In-Vitro Validation of Flow Measurement with Phase Contrast MRI at 3T Using SPIV and SPIV-based CFD- 2014

Purpose To validate conventional phase-contrast MRI (PC-MRI) measurements of steady and pulsatile flows through stenotic phantoms with various degrees of narrowing at Reynolds numbers mimicking flows in the human iliac artery using stereoscopic particle image velocimetry (SPIV) as gold standard. Materials and Methods A series of detailed experiments are reported for validation of MR measurements of steady and pulsatile flows with SPIV and CFD on three different stenotic models with 50%, 74%, and 87% area occlusions at three sites: two diameters proximal to the stenosis, at the throat, and two diameters distal to the stenosis.
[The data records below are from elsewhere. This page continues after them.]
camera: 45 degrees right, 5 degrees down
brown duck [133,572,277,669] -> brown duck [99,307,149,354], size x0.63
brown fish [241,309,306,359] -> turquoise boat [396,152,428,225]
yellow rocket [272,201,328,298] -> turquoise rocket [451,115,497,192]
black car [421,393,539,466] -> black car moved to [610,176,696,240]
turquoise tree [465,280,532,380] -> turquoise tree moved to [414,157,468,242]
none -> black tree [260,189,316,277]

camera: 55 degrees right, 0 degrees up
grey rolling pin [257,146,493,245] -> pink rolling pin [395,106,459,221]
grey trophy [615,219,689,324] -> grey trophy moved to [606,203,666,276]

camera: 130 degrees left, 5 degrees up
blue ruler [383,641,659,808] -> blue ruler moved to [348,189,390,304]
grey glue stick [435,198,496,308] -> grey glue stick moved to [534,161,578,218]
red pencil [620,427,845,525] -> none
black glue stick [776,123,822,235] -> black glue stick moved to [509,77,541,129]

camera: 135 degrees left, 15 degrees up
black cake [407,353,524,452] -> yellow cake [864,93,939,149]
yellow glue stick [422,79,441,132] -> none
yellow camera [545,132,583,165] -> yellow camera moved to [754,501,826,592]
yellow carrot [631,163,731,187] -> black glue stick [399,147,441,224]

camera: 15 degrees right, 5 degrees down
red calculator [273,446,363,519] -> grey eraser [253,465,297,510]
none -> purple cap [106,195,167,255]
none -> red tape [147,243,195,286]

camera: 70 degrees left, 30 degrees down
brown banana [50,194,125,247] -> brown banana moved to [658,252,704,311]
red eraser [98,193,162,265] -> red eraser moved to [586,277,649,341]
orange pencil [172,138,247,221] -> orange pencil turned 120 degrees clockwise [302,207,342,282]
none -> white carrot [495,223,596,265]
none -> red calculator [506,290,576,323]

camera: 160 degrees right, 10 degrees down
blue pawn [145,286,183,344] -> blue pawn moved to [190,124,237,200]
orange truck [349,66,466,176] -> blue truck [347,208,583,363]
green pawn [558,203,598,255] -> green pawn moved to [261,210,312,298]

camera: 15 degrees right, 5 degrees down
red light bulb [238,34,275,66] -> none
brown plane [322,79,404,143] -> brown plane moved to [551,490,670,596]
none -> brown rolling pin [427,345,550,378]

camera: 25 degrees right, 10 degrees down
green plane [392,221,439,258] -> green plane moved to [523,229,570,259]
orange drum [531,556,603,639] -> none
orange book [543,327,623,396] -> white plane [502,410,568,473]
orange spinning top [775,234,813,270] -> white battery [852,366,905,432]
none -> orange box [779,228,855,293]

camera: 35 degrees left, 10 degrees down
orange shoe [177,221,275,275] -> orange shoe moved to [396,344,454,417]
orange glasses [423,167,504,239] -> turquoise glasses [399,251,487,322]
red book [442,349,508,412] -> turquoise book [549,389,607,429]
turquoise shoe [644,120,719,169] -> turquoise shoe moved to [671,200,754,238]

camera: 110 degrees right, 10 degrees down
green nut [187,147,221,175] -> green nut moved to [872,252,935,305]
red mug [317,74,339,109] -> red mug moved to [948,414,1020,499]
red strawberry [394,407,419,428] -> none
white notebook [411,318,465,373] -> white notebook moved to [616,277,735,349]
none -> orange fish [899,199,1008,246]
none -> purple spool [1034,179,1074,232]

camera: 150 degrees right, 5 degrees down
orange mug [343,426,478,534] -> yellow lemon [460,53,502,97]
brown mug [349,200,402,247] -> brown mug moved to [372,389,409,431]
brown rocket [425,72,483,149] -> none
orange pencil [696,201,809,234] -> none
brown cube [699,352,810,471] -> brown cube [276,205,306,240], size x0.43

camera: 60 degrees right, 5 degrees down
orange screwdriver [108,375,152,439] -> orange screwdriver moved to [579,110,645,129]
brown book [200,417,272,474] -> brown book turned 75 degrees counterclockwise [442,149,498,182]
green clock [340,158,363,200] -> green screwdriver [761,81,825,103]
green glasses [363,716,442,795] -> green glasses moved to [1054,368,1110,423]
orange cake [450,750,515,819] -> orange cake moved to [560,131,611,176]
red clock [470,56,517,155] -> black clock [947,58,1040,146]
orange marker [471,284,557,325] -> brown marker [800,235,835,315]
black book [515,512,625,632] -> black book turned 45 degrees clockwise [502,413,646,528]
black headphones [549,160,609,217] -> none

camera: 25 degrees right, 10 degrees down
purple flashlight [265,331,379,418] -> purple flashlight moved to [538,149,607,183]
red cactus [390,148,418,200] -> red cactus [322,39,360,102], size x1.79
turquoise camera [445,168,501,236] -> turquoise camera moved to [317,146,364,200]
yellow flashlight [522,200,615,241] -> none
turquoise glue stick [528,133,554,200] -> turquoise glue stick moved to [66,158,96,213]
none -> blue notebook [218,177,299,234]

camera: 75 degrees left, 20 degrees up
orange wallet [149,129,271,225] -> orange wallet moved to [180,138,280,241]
Results Agreement between conventional spin-warp PC-MRI with Cartesian read-out and SPIV was demonstrated for both steady and pulsatile flows with mean Reynolds numbers of 130, 160, and 190 at the inlet by evaluating the linear regression between the two methods. The analysis revealed a correlation coefficient of > 0.99 and > 0.96 for steady and pulsatile flows, respectively. Additionally, it was found that the most accurate measures of flow by the sequence were at the throat of the stenosis (error < 5% for both steady and pulsatile mean flows). The flow rate error distal to the stenosis was primarily found to be a function of narrowing severity including dependence on proper Venc selection. Conclusion SPIV and CFD provide excellent approaches to in vitro validation of new or existing PC-MRI flow measurement techniques.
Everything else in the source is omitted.